Neighbors worried by sewer work near Velsicol site

Neighbors worried by sewer work near Velsicol site

August 9th, 2012 by Pam Sohn in News

Chester Heathington, right, and Milton Jackson talk to reporters Wednesday about their concerns that water is being pumped from the former Velsicol chemical plant into the sewer system. Chattanooga Public Works officials say they are temporarily rerouting sewers in the area so the original lines can be dried out and relined.

Photo by John Rawlston/Times Free Press.

Pipes on top of the ground are seen Wednesday along Wilson Road across the street from the Emma Wheeler Homes in Alton Park. A group of activists expressed concern that water is being pumped from the former Velsicol chemical plant into the sewer system, but Chattanooga Public Works officials say they are temporarily rerouting sewers in the area so the original lines can be dried out and relined.

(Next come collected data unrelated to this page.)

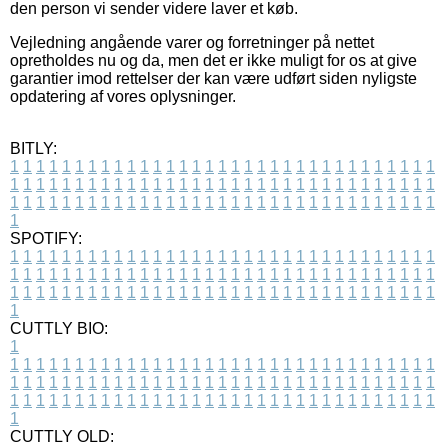
den person vi sender videre laver et køb.
Vejledning angående varer og forretninger på nettet
opretholdes nu og da, men det er ikke muligt for os at give
garantier imod rettelser der kan være udført siden nyligste
opdatering af vores oplysninger.
BITLY:
1
1
1
1
1
1
1
1
1
1
1
1
1
1
1
1
1
1
1
1
1
1
1
1
1
1
1
1
1
1
1
1
1
1
1
1
1
1
1
1
1
1
1
1
1
1
1
1
1
1
1
1
1
1
1
1
1
1
1
1
1
1
1
1
1
1
1
1
1
1
1
1
1
1
1
1
1
1
1
1
1
1
1
1
1
1
1
1
1
1
1
1
1
1
1
1
1
1
1
1
SPOTIFY:
1
1
1
1
1
1
1
1
1
1
1
1
1
1
1
1
1
1
1
1
1
1
1
1
1
1
1
1
1
1
1
1
1
1
1
1
1
1
1
1
1
1
1
1
1
1
1
1
1
1
1
1
1
1
1
1
1
1
1
1
1
1
1
1
1
1
1
1
1
1
1
1
1
1
1
1
1
1
1
1
1
1
1
1
1
1
1
1
1
1
1
1
1
1
1
1
1
1
1
1
CUTTLY BIO:
1
1
1
1
1
1
1
1
1
1
1
1
1
1
1
1
1
1
1
1
1
1
1
1
1
1
1
1
1
1
1
1
1
1
1
1
1
1
1
1
1
1
1
1
1
1
1
1
1
1
1
1
1
1
1
1
1
1
1
1
1
1
1
1
1
1
1
1
1
1
1
1
1
1
1
1
1
1
1
1
1
1
1
1
1
1
1
1
1
1
1
1
1
1
1
1
1
1
1
1
1
CUTTLY OLD: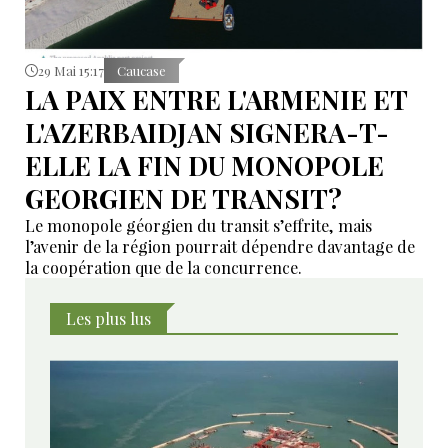
29 Mai 15:17
Caucase
LA PAIX ENTRE L'ARMENIE ET
L'AZERBAIDJAN SIGNERA-T-
ELLE LA FIN DU MONOPOLE
GEORGIEN DE TRANSIT?
Le monopole géorgien du transit s’effrite, mais
l’avenir de la région pourrait dépendre davantage de
la coopération que de la concurrence.
Les plus lus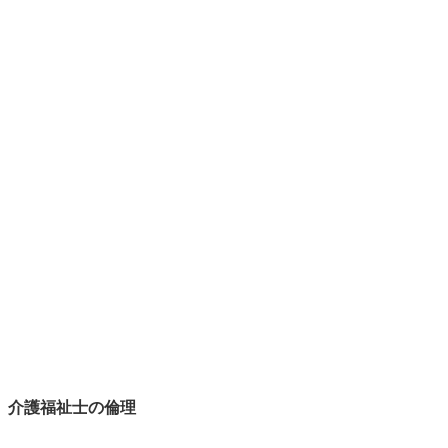
介護福祉士の倫理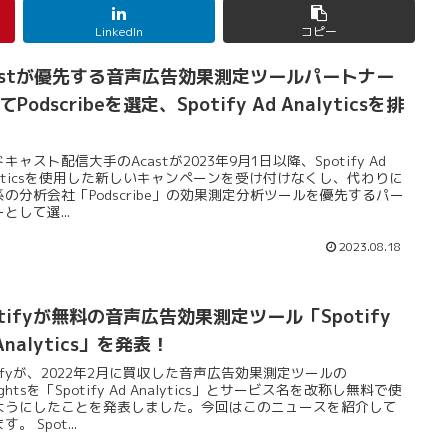
LinkedIn
コピー
astが優先する音声広告効果測定ツールパートナー
Podscribeを選定、Spotify Ad Analyticsを排
キャスト配信大手のAcastが2023年9月1日以降、Spotify Ad
alyticsを使用した新しいキャンペーンを受け付けなくし、代わりに
系の分析会社「Podscribe」の効果測定分析ツールを優先するパー
として選...
2023.08.18
otifyが無料の音声広告効果測定ツール「Spotify
Analytics」を発表！
tifyが、2022年2月に買収した音声広告効果測定ツールの
sightsを「Spotify Ad Analytics」とサービス名を改称し無料で使
ようにしたことを発表しました。今回はこのニュースを紹介して
。 Spot...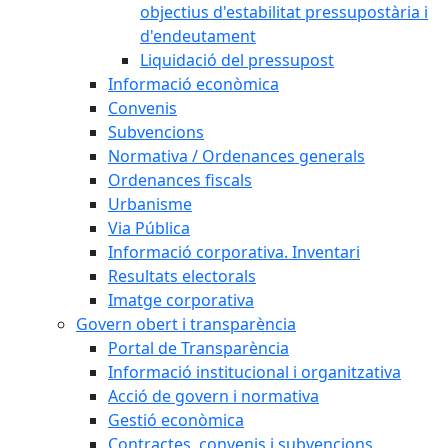
objectius d'estabilitat pressupostària i
d'endeutament
Liquidació del pressupost
Informació econòmica
Convenis
Subvencions
Normativa / Ordenances generals
Ordenances fiscals
Urbanisme
Via Pública
Informació corporativa. Inventari
Resultats electorals
Imatge corporativa
Govern obert i transparència
Portal de Transparència
Informació institucional i organitzativa
Acció de govern i normativa
Gestió econòmica
Contractes, convenis i subvencions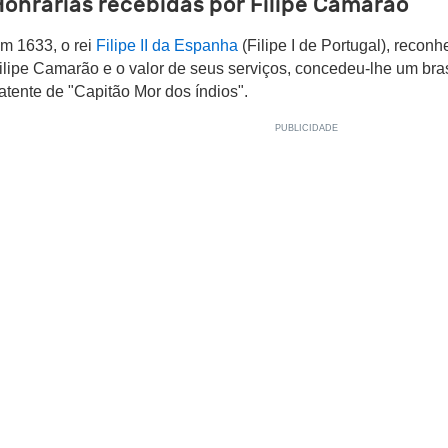
Honrarias recebidas por Filipe Camarão
m 1633, o rei
Filipe II da Espanha
(Filipe I de Portugal), recon
ilipe Camarão e o valor de seus serviços, concedeu-lhe um br
atente de "Capitão Mor dos índios".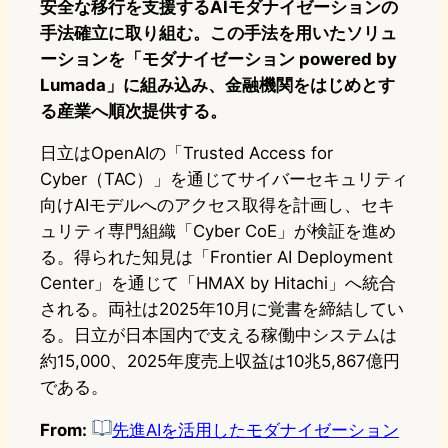
安全な移行を支援するAIモダナイゼーションの
手法確立に取り組む。この手法を用いたソリュ
ーションを「モダナイゼーション powered by
Lumada」に組み込み、金融機関をはじめとす
る産業へ順次提供する。
日立はOpenAIの「Trusted Access for
Cyber（TAC）」を通じてサイバーセキュリティ
向けAIモデルへのアクセス取得を計画し、セキ
ュリティ専門組織「Cyber CoE」が検証を進め
る。得られた知見は「Frontier AI Deployment
Center」を通じて「HMAX by Hitachi」へ統合
される。両社は2025年10月に覚書を締結してい
る。日立が日本国内で支える稼働中システムは
約15,000、2025年度売上収益は10兆5,867億円
である。
From:
先進AIを活用したモダナイゼーション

Photo by John Rawlston/Times Free Press.

The story so far

• Velsicol is placing a soil barrier atop it old plant site in Alton Park.

• A city contractor is rerouting and relining sewer lines in the community.

• Neighbors are worried about pollution.

Sources: Chattanooga, Velsicol

As Velsicol places a dirt cap on its groundwater-polluted vacant plant site in Alton Park, community leaders voiced concern about more than a mile of plastic piping stretching around the rear of the former chemical plant site.

"We are concerned that all this piping is coming out of Velsicol and drawing water from their retention ponds into the sewer," said Chester Heathington, standing along Wilson Road and near Emma Wheeler Homes.

"And we are worried they are putting toxins in the Tennessee River," he said.

But city officials said the mile or more of black piping above the ground is a temporary rerouting of sewage so 3,000 feet of sewer lines buried 16 to 22 feet below ground can be relined to prevent more pollution.

"It's not anything where we're causing a problem or doing anything illegal," said Jerry Stewart, Chattanooga director of waste resources.

Stewart said he understands the community's sensitivity to pollution worries after they have spent years fighting waste concerns there.

"That's why now we're going to be putting out some signs to let people know we are just relining the sewers," he said.

The 36-acre Velsicol site is known to hold 36 carcinogenic pollutants in amounts above allowable industrial screening levels, according to U.S. Environmental Protection Agency documents.

State officials last year granted Velsicol a permit modification allowing the company to cover the site with a 12- to 24-inch "vegetative soil barrier" intended to help Velsicol prepare the property it hopes to sell to another manufacturer or possibly to Chattanooga.

As part of Velsicol's continuing permit, Velsicol pumps contaminated groundwater to the sewer system, according to Stewart. That contaminated groundwater, along with any stormwater from the property, is now being moved in the bypass piping while the sewers are being relined, Stewart said.

The contaminated groundwater has not been a problem for the sewage treatment plant, Stewart said.

The sewer relining is part of the $251 million-plus agreement reached last month between the city and EPA to improve the city's aging and flawed combined sewer and stormwater system. The citywide system has dumped more than 354 million gallons of raw sewage into the Tennessee River since 2005.

Stewart said relining 3,000 feet of the sewer lines in Alton Park will cost about $630,000.

"It's costing us $210 a foot. If we were to dig it up and replace it, it would cost about $700 a foot," Stewart said.

Gary Hermann, Velsicol senior environmental projects manager, said the company over two years will put more than 50,000 cubic yards - more than 3,000 dump truck loads -- of "imported clean soil" on the former Velsicol plant site.

The plant closed in 2007, but for decades its workers made a number of chemicals, including pesticides and herbicides. Former workers have said many leaking barrels of materials were left there for years.

Hermann said Velsicol hauled away 24 million pounds of polluted material from 33 areas of the site before beginning the dirt-covering process.

Eventually, he said, the company will sow grass there, and Velsicol's effort will total $2.5 million.